### [What this task involves]
Output each entry in full so that the result matches the data exactly.
══ Information given ══
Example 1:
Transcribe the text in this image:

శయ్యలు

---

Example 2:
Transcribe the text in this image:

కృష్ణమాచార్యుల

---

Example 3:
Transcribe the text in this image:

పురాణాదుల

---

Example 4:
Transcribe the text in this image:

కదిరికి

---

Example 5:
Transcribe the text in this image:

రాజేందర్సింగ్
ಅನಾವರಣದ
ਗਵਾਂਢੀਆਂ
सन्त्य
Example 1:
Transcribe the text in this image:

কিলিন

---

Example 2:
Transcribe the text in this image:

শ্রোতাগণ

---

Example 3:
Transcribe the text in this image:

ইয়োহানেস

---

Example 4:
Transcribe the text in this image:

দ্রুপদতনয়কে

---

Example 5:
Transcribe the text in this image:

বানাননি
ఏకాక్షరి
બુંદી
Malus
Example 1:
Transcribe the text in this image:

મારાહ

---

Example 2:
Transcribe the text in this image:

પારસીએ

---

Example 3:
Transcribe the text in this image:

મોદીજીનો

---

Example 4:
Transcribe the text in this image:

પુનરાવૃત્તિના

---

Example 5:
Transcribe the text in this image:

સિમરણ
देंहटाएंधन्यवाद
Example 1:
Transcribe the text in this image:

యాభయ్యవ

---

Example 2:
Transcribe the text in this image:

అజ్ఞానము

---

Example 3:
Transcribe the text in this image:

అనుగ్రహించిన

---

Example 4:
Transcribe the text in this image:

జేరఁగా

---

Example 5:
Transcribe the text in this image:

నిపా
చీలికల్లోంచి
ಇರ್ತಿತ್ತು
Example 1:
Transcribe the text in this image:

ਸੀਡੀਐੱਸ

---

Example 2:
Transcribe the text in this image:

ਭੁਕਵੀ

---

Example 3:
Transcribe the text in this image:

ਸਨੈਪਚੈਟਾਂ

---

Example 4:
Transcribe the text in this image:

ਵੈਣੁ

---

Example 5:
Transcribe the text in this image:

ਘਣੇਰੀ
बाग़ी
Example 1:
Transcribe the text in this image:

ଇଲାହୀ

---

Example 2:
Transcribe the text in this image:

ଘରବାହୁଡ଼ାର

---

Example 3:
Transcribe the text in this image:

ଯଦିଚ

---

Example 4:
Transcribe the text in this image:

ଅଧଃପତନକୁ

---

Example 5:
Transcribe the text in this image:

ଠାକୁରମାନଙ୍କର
═══
### [Response to this exercise]
Example 1:
Transcribe the text in this image:

శయ్యలు

---

Example 2:
Transcribe the text in this image:

కృష్ణమాచార్యుల

---

Example 3:
Transcribe the text in this image:

పురాణాదుల

---

Example 4:
Transcribe the text in this image:

కదిరికి

---

Example 5:
Transcribe the text in this image:

రాజేందర్సింగ్
ಅನಾವರಣದ
ਗਵਾਂਢੀਆਂ
सन्त्य
Example 1:
Transcribe the text in this image:

কিলিন

---

Example 2:
Transcribe the text in this image:

শ্রোতাগণ

---

Example 3:
Transcribe the text in this image:

ইয়োহানেস

---

Example 4:
Transcribe the text in this image:

দ্রুপদতনয়কে

---

Example 5:
Transcribe the text in this image:

বানাননি
ఏకాక్షరి
બુંદી
Malus
Example 1:
Transcribe the text in this image:

મારાહ

---

Example 2:
Transcribe the text in this image:

પારસીએ

---

Example 3:
Transcribe the text in this image:

મોદીજીનો

---

Example 4:
Transcribe the text in this image:

પુનરાવૃત્તિના

---

Example 5:
Transcribe the text in this image:

સિમરણ
देंहटाएंधन्यवाद
Example 1:
Transcribe the text in this image:

యాభయ్యవ

---

Example 2:
Transcribe the text in this image:

అజ్ఞానము

---

Example 3:
Transcribe the text in this image:

అనుగ్రహించిన

---

Example 4:
Transcribe the text in this image:

జేరఁగా

---

Example 5:
Transcribe the text in this image:

నిపా
చీలికల్లోంచి
ಇರ್ತಿತ್ತು
Example 1:
Transcribe the text in this image:

ਸੀਡੀਐੱਸ

---

Example 2:
Transcribe the text in this image:

ਭੁਕਵੀ

---

Example 3:
Transcribe the text in this image:

ਸਨੈਪਚੈਟਾਂ

---

Example 4:
Transcribe the text in this image:

ਵੈਣੁ

---

Example 5:
Transcribe the text in this image:

ਘਣੇਰੀ
बाग़ी
Example 1:
Transcribe the text in this image:

ଇଲାହୀ

---

Example 2:
Transcribe the text in this image:

ଘରବାହୁଡ଼ାର

---

Example 3:
Transcribe the text in this image:

ଯଦିଚ

---

Example 4:
Transcribe the text in this image:

ଅଧଃପତନକୁ

---

Example 5:
Transcribe the text in this image:

ଠାକୁରମାନଙ୍କର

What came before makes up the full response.